§ **Passage shown**
Meanwhile, John and Kate (okay, I just realized the parent's names were John and Kate...as if we don't hear enough of that phrase in pop culture. Ugh!) begin arguing incessantly, with John coming to Esther's rescue at every turn, not realizing the evil incarnate that occupies his home. And Esther has made Kate seem like such a neglegent, horrible mother that John tells Kate she needs to go back to rehab.
Kate knows something is very, very wrong, and tries to convince John they need to look into Esther's past a little closer. He disagrees, so she does it on her own.
Needless to say, what she finds out ends up being the twist - if you can call it that. I would call it an almost unbelievable resolution. Esther's past makes Charles Manson look like Santa Claus. And by the time the dad gets his head out of his ass and figures things out, he's blindsided too far to help wrangle his world back together.

§ **Source excerpt**
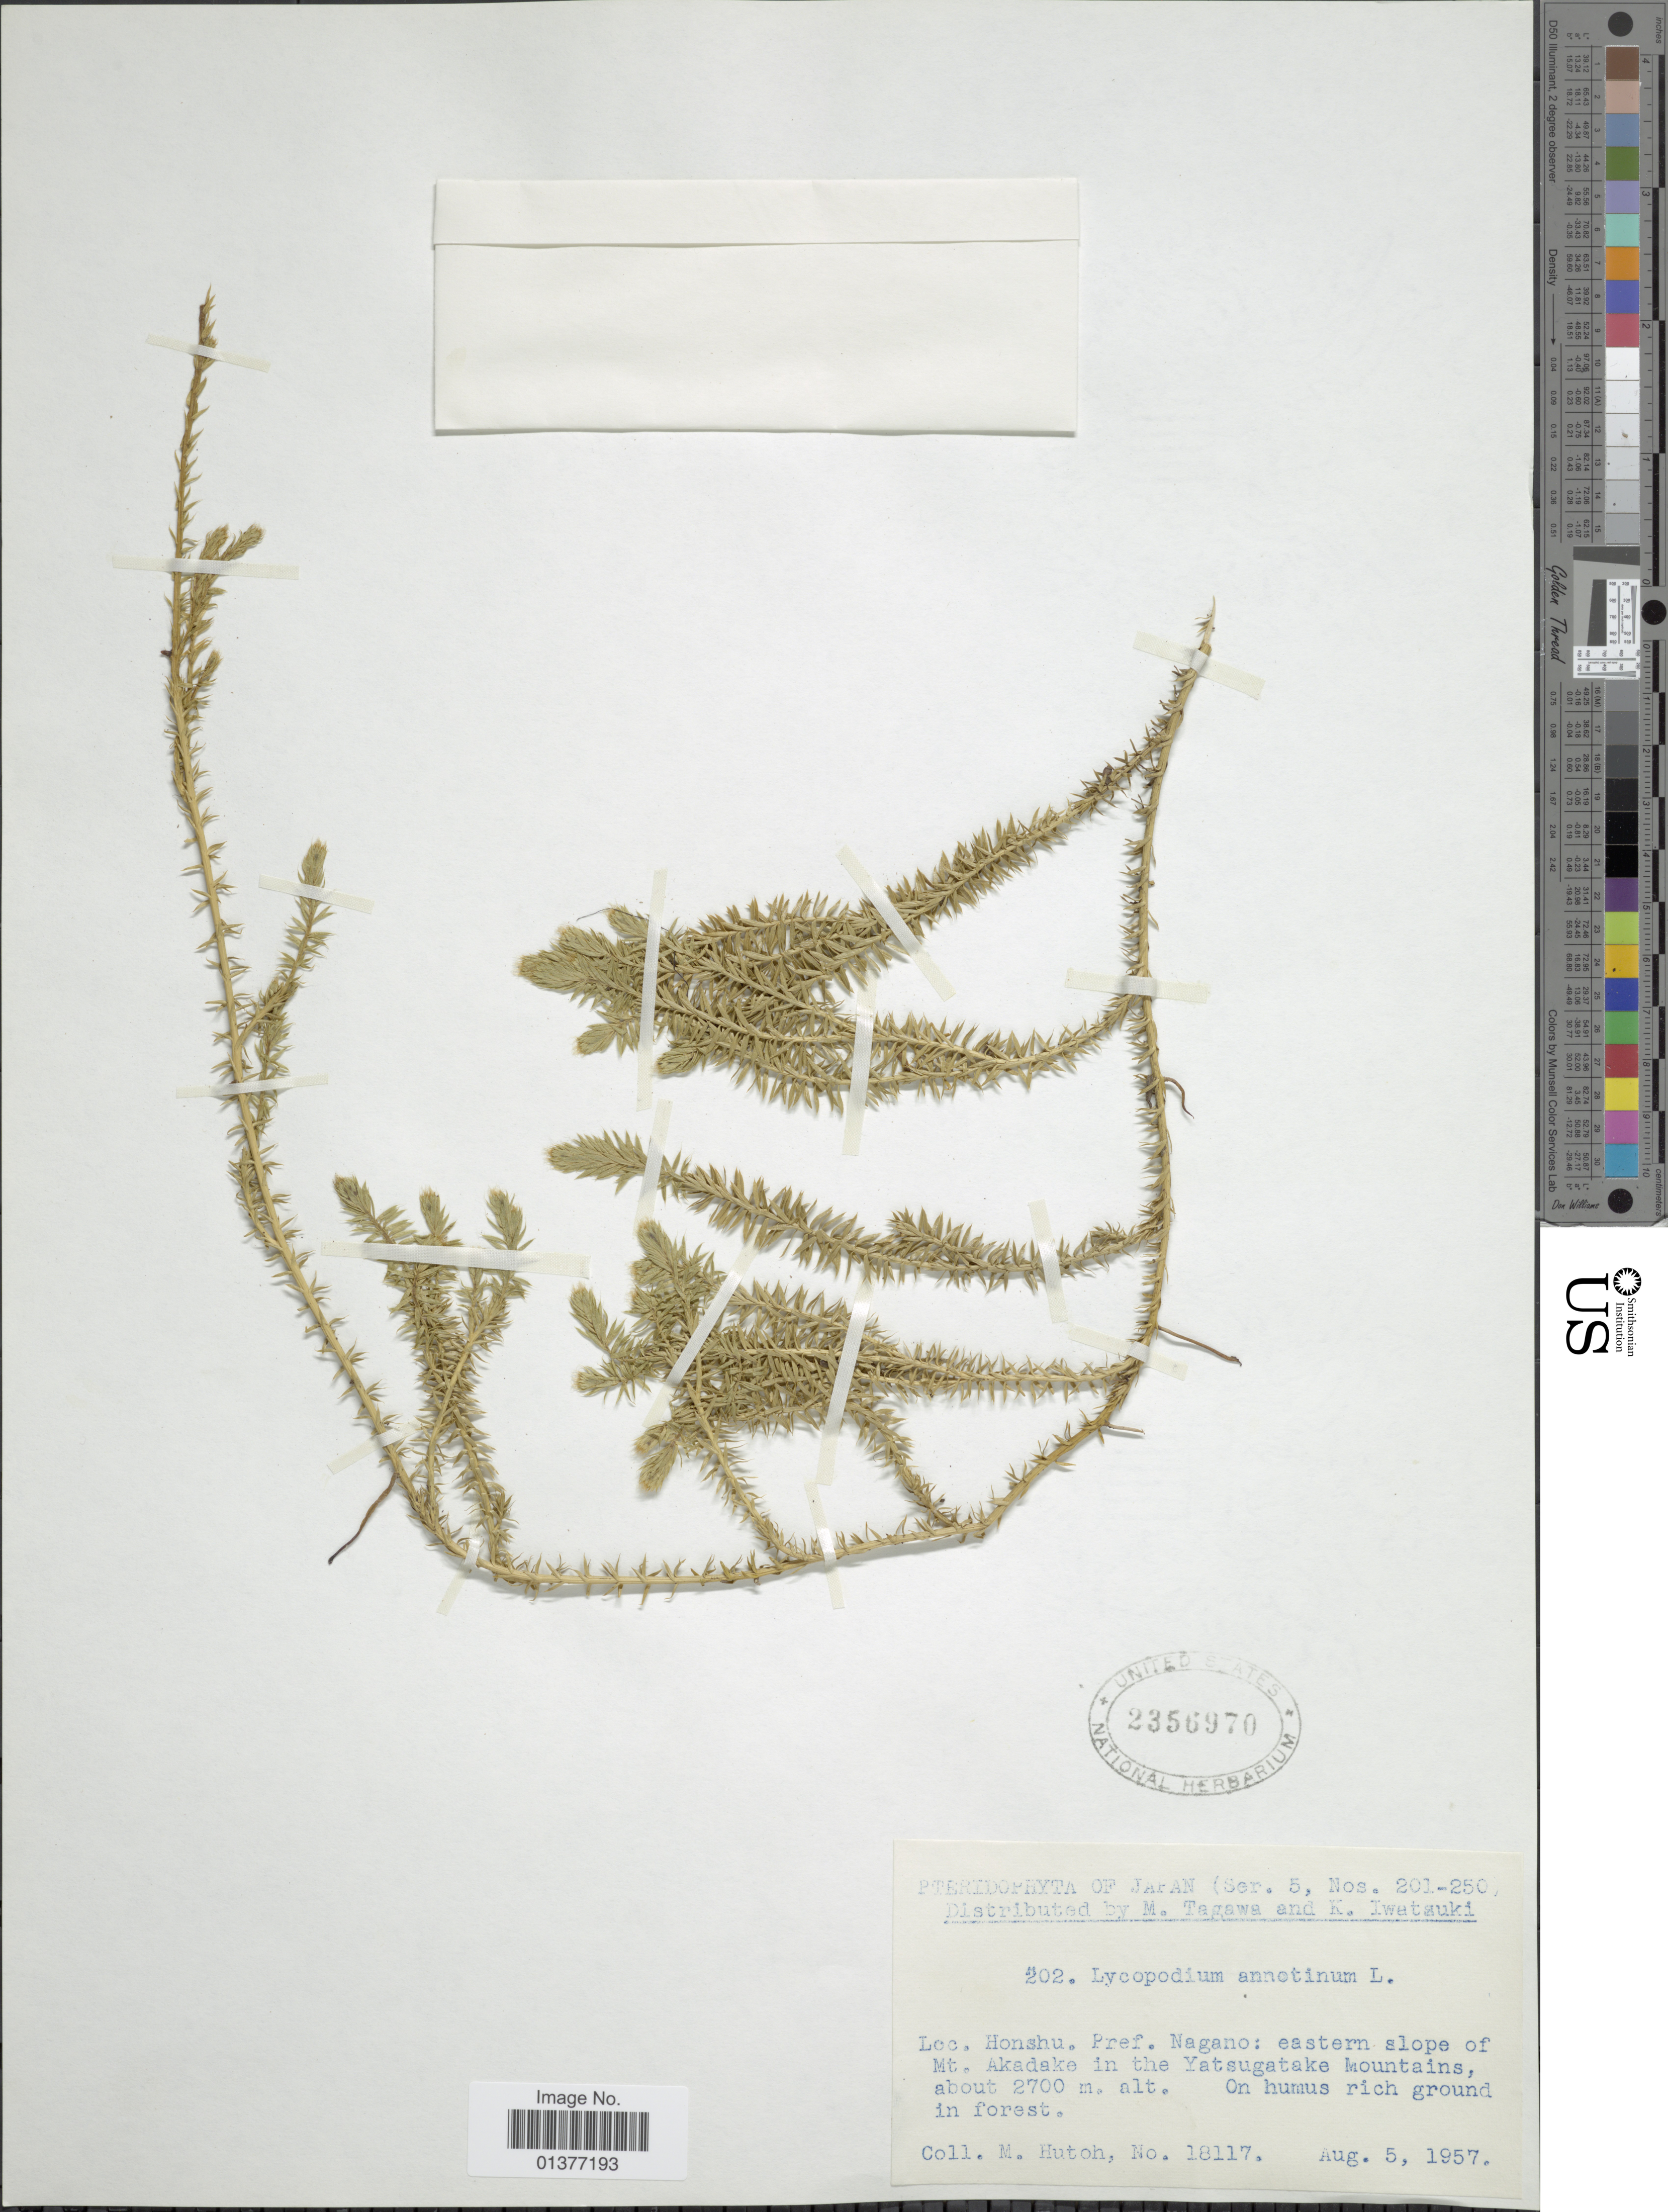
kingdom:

§ **Exercise task 1**
Copy from the review the part that opens with the words containing "Kate knows something" and closes with "world back together.".
§ **Exercise task 2**
Based on the review, is each statement true? (a) Kate looks into Esther's past by herself after John disagrees. (b) In the arguments, John takes Kate's side against Esther. (c) The reviewer calls the resolution entirely believable. Answer yes or no for each, and quote the words from the review that decide it.
The lines are not needed for this.

§ **Full answer 1**
Kate knows something is very, very wrong, and tries to convince John they need to look into Esther's past a little closer. He disagrees, so she does it on her own.
Needless to say, what she finds out ends up being the twist - if you can call it that. I would call it an almost unbelievable resolution. Esther's past makes Charles Manson look like Santa Claus. And by the time the dad gets his head out of his ass and figures things out, he's blindsided too far to help wrangle his world back together.

§ **Full answer 2**
(a) Yes: "He disagrees, so she does it on her own."
(b) No: "with John coming to Esther's rescue at every turn"
(c) No: "I would call it an almost unbelievable resolution."